By most measures a small firm with little capital, the company now known as Lazard has cast an outsize shadow since its founding as a New Orleans dry goods merchant in 1848.
It always attracted colorful figures: Andre Meyer and Felix Rohatyn, Frenchmen who pioneered mergers and acquisitions after World War II; Michel David-Weill, so powerful he was known as the "Sun King."
David-Weill ran Lazard for more than 25 years with big Cuban cigars, an obsession with secrecy, and absolute control over bonuses and promotions.

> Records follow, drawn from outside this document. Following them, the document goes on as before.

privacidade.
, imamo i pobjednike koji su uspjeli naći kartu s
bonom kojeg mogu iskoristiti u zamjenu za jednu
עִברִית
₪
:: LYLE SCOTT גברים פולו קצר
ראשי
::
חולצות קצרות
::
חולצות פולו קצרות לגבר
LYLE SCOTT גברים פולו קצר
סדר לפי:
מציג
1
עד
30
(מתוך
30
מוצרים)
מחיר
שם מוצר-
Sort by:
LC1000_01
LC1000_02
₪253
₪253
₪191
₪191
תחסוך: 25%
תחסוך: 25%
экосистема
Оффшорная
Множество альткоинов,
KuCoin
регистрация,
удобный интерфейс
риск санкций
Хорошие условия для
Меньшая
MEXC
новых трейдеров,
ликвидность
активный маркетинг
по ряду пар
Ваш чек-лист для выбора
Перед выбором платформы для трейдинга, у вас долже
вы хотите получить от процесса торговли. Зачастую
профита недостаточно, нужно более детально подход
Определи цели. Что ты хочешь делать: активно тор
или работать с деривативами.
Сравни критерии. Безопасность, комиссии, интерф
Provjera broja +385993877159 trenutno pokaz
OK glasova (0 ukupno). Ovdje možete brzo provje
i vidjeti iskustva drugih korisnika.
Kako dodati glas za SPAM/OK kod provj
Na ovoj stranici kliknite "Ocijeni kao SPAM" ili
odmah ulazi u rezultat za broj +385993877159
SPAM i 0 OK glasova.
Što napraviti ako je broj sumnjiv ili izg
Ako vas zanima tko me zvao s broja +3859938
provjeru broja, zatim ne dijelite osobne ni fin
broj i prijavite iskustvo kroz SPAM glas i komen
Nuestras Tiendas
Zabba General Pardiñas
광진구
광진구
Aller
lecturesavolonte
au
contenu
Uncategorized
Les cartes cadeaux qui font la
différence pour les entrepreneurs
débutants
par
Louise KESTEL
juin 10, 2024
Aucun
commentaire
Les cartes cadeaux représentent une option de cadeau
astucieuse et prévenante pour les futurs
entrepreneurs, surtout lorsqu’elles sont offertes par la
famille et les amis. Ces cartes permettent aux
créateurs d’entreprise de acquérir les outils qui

Its partners in Paris, London and New York were also infamous for turf battles so fierce they almost brought the firm to its knees, paving the way for Bruce Wasserstein, the legendary dealmaker, to take control of Lazard and drag it into the modern era.
Cohan, who worked as an associate and vice president over six years, combed through internal and public documents and conducted interviews with more than 100 partners past and present. The book, with its tales of betrayal, sex and other vices, has been the talk of Wall Street since it was published April 3.
Lazard dismissed the book as "a substantially inaccurate account written by a junior banker who left Lazard more than 10 years ago. It was not fact-checked with the firm and has nothing to do with the present state of Lazard or its business."
Lazard executives reached by Reuters declined to comment. A former top partner said the book "focused on the gossipy, rumor side of things," though he conceded Cohan "knows more about Lazard than anybody dead or alive."
"At Lazard they used to say it's not enough for you to succeed: others have to fail," Cohan said of a Darwinian culture in which bankers battled for power and fees.